Last Best Hope: America in Crisis and Renewal by George Packer
A friend recommended this book to me when it came out in 2023, but I guess it took the tumult of the 2024 election to make me want to understand just what the heck is going on in our country these days. Packer does a good job of breaking it down for us. (I may get a few of the details wrong, because I read it a while before writing this review.)
The first part of the book discusses the events leading up to the 2020 election, especially with regards to the botched pandemic response. Packer has no love lost for the ass-grabbing reality TV star nepo-baby who lost the 2020 election, and he waxes poetic about the depth of the damage that thieving rapist’s selfish lust for power and disregard for America did for our collective ability for political stability and civil discourse. But he also recognizes that ubiquitous rabble-rousing, lying, attention whore is just the most obvious lesion of a deeper cancer, and that the division in our country is years in the making.

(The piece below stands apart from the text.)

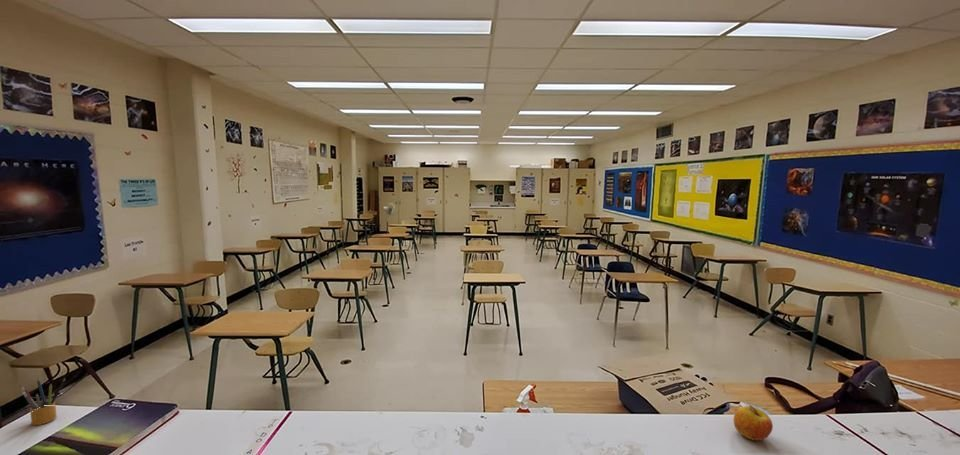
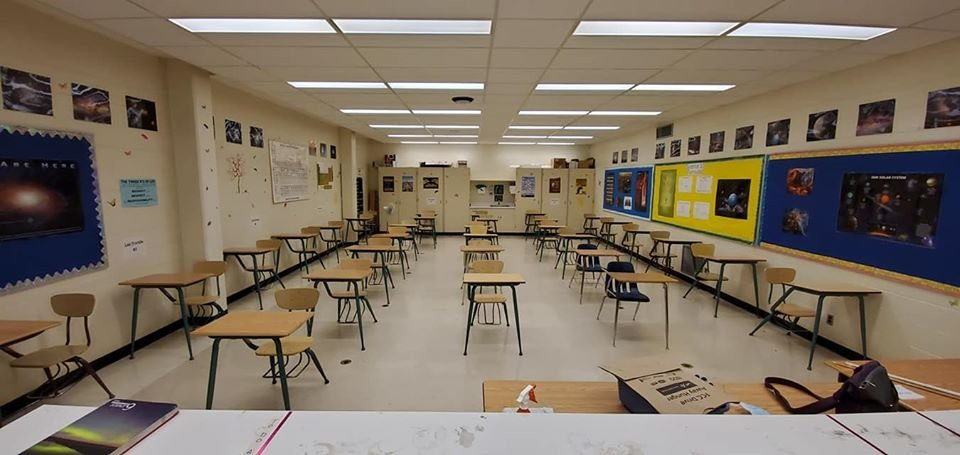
- pencil box [18,376,67,426]
- apple [733,404,774,441]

With unexpected sympathy, Packer divides America into four categories of people, each of whom believe that they represent the only genuine force for good: Real, Just, Smart and Free. Real America and Free America are mostly the right wing, representing the Evangelical Christians and Libertarians who most value moral righteousness and personal freedoms. Just America and Smart America are more liberal, representing people who are most concerned with social justice for the historically downtrodden and the myth of the meritocracy, (of which Smart America are the beneficiaries.) He discusses in general who these people are, how they came to believe in their version of the path America needs to take, and how the pandemic shaped it.
I’d like to say that this book gave me more sympathy for people who think differently, but I think it actually just convinced me that everyone is wrong in their own special way. Just Americans are often out of touch with the people they claim to be defending and do more harm than good in their efforts to balance the scales. Free Americans don’t realize that removing government regulations often just damages their own health and livelihoods while benefiting huge corporations that are deeply entrenched in the political machine. Smart Americans don’t realize that the so-called meritocracy is just a codified way of using education to leave swaths of people behind while pretending the disenfranchised had a fair shake, and of course I don’t much identify with Real Americans because I think that the Christo-Fascism they’re peddling is a dystopian nightmare and that “Christian morality” is usually neither Christian nor moral.
I’d recommend this book for anyone who’s been watching the news since 2020, fearing for the future of our country, and wondering how and why things went off the rails.